La réservation, c'est le moment où tu lâches un premier chèque et où le rêve devient contrat. Avant de signer, balance ces questions. Elles font suer un mauvais commercial et détendent un bon.

  • « Vous me donnez trois adresses de programmes que vous avez livrés, que j'aille les voir ? » Un pro dit oui direct.
  • « Quels sont TOUS les frais, droits d'enregistrement, TVA, agence, notaire, raccordements, compris, en euros et en roupies ? » S'il élude un poste, insiste.
  • « Quel est le budget prévisionnel du syndic, et qui le gère ? » Le flou ici est un signal.
  • « Que se passe-t-il si le chantier prend six mois de retard : quelles pénalités, quelle garantie d'achèvement ? » Fais mettre la réponse par écrit.
  • « Puis-je faire relire le contrat de réservation par mon propre notaire avant de signer ? » Un « non » ou un « c'est urgent, d'autres sont sur le coup » = pression commerciale classique.
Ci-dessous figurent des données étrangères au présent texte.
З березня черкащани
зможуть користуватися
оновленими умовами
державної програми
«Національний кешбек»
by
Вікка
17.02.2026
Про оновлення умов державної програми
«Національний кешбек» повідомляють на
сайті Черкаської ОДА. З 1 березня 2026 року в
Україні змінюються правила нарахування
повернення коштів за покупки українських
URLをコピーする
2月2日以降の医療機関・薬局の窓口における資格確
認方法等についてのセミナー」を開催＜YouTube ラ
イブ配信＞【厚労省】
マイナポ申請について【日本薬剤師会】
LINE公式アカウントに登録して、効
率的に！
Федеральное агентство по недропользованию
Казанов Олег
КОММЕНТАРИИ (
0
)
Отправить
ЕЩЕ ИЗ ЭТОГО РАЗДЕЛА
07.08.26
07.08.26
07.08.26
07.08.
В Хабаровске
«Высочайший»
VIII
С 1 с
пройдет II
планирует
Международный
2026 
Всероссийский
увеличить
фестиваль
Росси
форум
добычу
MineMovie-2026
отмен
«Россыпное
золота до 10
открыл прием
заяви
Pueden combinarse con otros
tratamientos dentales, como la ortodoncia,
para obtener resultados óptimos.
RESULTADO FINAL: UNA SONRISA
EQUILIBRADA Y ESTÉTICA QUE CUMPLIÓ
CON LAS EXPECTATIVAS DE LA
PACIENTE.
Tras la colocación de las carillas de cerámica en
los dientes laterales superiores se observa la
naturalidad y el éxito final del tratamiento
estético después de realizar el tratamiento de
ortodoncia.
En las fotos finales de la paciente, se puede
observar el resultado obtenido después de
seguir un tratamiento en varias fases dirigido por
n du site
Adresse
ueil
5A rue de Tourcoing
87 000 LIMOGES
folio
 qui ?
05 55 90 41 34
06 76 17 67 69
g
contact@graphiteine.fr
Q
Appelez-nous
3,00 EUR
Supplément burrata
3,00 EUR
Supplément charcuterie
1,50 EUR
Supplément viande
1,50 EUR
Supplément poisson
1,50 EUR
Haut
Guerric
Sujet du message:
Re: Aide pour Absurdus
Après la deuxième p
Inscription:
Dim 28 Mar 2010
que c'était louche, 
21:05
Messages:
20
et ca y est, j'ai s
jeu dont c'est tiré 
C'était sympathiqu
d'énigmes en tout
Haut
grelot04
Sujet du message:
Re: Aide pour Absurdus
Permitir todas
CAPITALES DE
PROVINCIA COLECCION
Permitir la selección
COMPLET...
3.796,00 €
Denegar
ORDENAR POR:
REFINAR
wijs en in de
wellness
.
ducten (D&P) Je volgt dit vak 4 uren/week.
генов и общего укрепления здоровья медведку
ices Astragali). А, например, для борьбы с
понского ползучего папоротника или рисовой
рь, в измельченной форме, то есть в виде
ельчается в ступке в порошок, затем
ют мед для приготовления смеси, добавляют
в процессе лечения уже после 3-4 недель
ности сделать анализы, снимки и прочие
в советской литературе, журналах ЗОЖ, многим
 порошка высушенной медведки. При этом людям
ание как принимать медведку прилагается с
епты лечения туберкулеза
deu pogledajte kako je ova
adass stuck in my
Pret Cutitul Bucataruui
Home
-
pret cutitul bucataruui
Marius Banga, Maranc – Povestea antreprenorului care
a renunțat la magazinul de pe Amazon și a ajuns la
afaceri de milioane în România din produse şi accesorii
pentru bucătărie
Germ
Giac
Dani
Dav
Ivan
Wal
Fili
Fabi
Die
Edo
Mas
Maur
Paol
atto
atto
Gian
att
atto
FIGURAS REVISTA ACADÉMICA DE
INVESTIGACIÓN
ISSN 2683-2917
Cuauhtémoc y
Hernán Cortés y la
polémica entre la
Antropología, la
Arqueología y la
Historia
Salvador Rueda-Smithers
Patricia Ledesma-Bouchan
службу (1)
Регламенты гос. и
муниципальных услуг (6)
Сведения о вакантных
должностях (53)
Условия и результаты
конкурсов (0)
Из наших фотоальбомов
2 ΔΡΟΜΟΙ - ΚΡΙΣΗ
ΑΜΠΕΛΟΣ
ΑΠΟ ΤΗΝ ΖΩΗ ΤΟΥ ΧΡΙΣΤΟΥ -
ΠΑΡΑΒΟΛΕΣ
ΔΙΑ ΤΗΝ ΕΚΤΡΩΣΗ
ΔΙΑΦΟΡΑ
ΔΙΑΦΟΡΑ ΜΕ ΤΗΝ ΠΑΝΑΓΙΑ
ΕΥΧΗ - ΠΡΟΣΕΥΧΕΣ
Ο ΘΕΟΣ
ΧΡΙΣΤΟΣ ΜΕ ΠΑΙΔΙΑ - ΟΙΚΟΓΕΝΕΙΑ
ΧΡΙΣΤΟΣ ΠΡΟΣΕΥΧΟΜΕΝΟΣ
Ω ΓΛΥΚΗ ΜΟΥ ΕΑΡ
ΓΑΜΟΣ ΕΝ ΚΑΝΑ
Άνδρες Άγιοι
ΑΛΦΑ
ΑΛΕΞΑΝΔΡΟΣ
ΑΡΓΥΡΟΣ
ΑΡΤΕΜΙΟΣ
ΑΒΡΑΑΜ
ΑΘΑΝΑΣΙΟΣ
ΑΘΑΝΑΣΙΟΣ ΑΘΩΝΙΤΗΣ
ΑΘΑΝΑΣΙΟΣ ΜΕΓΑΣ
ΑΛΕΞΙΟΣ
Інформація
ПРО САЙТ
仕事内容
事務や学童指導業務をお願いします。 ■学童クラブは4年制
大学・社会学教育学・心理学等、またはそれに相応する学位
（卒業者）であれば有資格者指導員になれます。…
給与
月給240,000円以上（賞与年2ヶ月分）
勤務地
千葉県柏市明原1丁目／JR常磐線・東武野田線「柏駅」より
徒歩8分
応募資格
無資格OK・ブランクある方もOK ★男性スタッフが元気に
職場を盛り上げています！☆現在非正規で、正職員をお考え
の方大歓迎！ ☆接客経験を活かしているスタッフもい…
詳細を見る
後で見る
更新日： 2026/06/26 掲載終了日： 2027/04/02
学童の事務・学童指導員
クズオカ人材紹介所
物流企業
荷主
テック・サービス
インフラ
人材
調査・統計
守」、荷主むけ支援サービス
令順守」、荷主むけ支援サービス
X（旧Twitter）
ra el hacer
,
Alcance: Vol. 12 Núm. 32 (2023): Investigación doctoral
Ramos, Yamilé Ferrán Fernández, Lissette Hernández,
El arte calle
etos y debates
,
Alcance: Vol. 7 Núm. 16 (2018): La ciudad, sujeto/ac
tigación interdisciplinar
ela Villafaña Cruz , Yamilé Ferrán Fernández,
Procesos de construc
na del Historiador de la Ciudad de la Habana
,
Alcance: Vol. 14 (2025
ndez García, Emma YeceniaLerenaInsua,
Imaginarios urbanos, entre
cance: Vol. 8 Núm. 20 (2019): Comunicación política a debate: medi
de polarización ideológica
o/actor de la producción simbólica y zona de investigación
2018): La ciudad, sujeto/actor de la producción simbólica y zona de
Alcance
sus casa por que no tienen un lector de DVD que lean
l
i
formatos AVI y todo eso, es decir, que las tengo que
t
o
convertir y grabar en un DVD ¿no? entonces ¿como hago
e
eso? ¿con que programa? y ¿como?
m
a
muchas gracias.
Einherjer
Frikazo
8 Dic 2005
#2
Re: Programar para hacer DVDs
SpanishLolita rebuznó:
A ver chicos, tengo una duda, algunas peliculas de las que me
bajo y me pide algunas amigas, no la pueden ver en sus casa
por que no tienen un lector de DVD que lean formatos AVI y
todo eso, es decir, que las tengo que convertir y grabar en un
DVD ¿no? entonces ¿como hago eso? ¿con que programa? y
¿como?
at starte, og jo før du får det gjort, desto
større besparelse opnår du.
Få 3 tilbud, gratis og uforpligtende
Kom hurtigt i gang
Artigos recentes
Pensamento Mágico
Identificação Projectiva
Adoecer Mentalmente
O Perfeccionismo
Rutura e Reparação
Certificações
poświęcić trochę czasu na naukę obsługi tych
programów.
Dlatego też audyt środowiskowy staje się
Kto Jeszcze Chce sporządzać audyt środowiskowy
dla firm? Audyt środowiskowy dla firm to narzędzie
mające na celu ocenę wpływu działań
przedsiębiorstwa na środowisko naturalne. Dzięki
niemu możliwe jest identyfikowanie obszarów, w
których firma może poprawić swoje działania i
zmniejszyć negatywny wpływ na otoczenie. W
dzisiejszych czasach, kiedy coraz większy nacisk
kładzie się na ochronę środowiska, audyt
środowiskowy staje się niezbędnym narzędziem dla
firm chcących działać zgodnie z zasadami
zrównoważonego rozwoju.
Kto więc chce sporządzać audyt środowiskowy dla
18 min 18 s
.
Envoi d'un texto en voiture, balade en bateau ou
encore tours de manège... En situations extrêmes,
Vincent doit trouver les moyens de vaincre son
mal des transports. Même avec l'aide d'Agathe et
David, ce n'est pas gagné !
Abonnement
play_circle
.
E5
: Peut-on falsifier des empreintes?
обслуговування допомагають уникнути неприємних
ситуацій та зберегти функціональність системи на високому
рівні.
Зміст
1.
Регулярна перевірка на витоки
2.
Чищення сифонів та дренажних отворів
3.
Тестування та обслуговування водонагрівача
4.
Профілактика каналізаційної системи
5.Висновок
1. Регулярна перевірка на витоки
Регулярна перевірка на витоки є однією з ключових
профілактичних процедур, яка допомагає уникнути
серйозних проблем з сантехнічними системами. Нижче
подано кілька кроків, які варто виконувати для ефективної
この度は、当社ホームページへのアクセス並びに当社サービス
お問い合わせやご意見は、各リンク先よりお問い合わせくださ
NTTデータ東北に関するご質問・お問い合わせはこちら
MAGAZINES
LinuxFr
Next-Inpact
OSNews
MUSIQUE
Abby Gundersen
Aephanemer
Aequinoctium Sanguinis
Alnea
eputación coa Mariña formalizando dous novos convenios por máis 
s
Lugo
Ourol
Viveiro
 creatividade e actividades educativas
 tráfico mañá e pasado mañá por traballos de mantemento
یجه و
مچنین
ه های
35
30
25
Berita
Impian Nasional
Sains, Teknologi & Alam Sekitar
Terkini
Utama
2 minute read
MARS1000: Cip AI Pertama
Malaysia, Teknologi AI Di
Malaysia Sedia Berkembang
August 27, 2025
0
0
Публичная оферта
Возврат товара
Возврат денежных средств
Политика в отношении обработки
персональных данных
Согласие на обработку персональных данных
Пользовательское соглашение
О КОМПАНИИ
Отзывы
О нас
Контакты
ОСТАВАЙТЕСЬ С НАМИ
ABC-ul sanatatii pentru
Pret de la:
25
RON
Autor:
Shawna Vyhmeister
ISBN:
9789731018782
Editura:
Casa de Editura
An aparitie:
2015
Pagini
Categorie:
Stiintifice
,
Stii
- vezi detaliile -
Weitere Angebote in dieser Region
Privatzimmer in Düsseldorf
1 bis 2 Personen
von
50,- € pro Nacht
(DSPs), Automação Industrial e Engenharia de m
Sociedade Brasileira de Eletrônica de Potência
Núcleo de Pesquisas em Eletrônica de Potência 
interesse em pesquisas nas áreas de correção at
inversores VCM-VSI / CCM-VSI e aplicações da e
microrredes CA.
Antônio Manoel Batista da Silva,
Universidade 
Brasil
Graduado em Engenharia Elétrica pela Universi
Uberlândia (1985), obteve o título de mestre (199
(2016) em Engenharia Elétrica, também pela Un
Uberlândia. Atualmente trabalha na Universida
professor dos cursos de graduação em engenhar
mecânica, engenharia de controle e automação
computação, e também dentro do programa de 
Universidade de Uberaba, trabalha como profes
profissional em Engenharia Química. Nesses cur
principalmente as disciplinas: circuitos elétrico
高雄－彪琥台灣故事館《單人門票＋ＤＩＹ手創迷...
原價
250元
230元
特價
À éviter.
  • « Le dossier EDB, vous le montez comment, et sous quels délais ? » Un acteur sérieux maîtrise la procédure sur le bout des doigts.

Et un mot pour te rassurer côté logistique de repérage : tu n'as pas besoin de t'expatrier pour prospecter tranquillement. Les ressortissants français et de l'UE entrent à Maurice sans visa, pour un séjour allant jusqu'à 6 mois (180 jours) par année civile, atterrissage à l'aéroport de Plaisance (MRU). De quoi venir plusieurs fois, visiter des programmes livrés, rencontrer des copropriétaires et prendre ton temps avant de sortir le carnet de chèques.

Ma conclusion de passeur

Le marché immobilier mauricien n'est pas un traquenard, mais c'est un marché où le vernis marketing est épais. La bonne nouvelle, c'est que les vrais garde-fous existent — EDB obligatoire, notaire, acte enregistré — et qu'ils sont de ton côté. Le reste, c'est de la discipline : vérifier les livraisons réelles, exiger la transparence totale sur les frais, prendre ton propre notaire, et poser les questions qui grattent. Fais suer le commercial avant de signer, plutôt que de suer toi-même après. Un bon promoteur, une bonne agence, ça résiste à ces questions sans broncher. Les autres, tu les auras démasqués avant le premier chèque. Et ça, crois-moi, c'est la meilleure vue que tu puisses t'offrir sur l'île.